Was ist daran denn unverständlich:


> public void setEnabledAt(int index,  boolean enabled)
> 
> Sets whether or not the tab at index is enabled. An internal exception is raised if there is no tab at that index.
> 
> ...


Index = Durchnummerierung der Tabs...

Das einzige, was mich bei sowas eher immer verwirrt, ist die Frage, ob der Index bei 0 oder 1 anfängt. Aber das könnte man ja einfach mal testen und dadurch rauskriegen...


----------



## mr.willow (28. Feb 2012)

danke euch!!! ... das waren die richtigen ansätze 
mit den gui-editor unter netbeans ist dat nicht so eifnach...anfangs 

Gruß mr.willlow


----------



## Michael... (28. Feb 2012)

mr.willow hat gesagt.:


> mit den gui-editor unter netbeans ist dat nicht so eifnach...anfangs


Dazu vielleicht eine persönliche Anmerkung meinerseits - die jetzt hoffentlich keinen Glaubenskrieg vom Zaun tritt: GUI Builder sind m.M. völlig überbewertet, wenn nicht sogar überflüssig. Meinetwegen darf jeder der will damit arbeiten. Aber vor allem für Anfänger fände ich es besser GUIs direkt zu programmieren - zumal Anfäger GUIs oft auch kein allzu komplexes Layout haben - weil das (m.M.) ein tieferes und besseres Verständnis fördert.
Ich bin mir zu 100% sicher, dass ich in meinem Leben niemals (für produktive Anwendungen) einen GUI Builder verwenden werde.


----------



## mr.willow (28. Feb 2012)

:shock:
 habe mich noch nicht mit dem erstellen ohne builder beschäftigt.
mir ist auch aufgefallen, dass das auch ein mega codezeilen-fresser ist.

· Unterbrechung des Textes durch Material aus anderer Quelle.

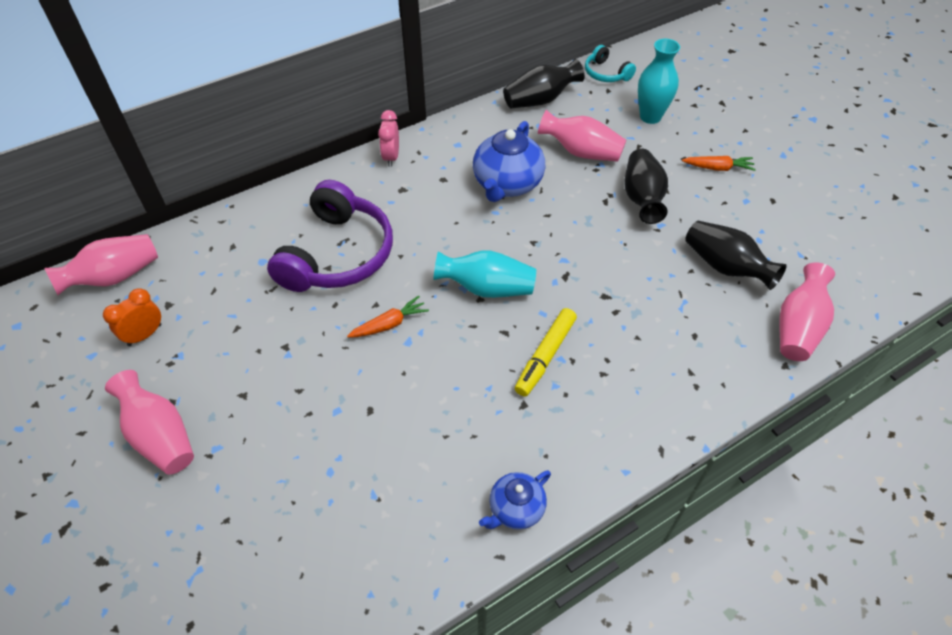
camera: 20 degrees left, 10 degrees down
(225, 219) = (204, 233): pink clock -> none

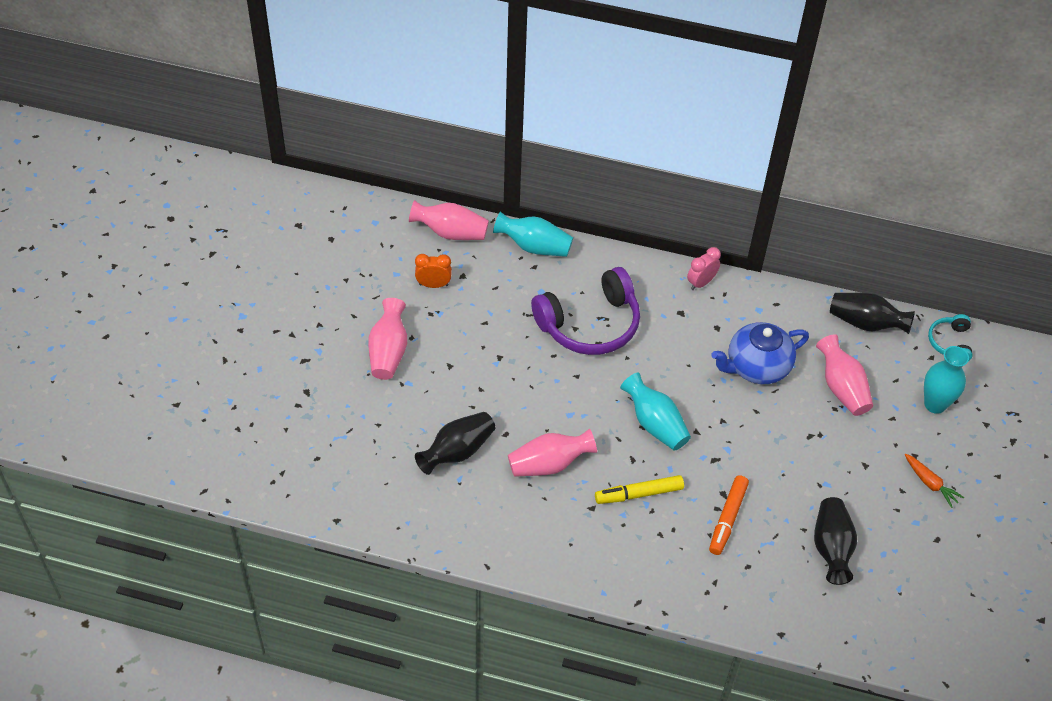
camera: 45 degrees right, 0 degrees up
(214, 231) = (534, 247): none -> turquoise vase
(389, 324) = (571, 395): orange carrot -> none
(515, 509) = (522, 553): blue teapot -> none
(633, 312) = (728, 518): none -> orange marker
(642, 198) = (839, 456): black vase -> black vase (457, 451)
(798, 327) = (824, 624): pink vase -> pink vase (549, 464)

falls du einen guten tuti-link dazu hast...würde mich freuen 
gruß!!!
trotzdem :toll:


----------



## DanZ (28. Feb 2012)

[WR]


Michael... hat gesagt.:


> die jetzt hoffentlich keinen Glaubenskrieg vom Zaun tritt


Sagt sich leicht bevor man anfängt Bibeln zu verbrennen 
[/WR]


----------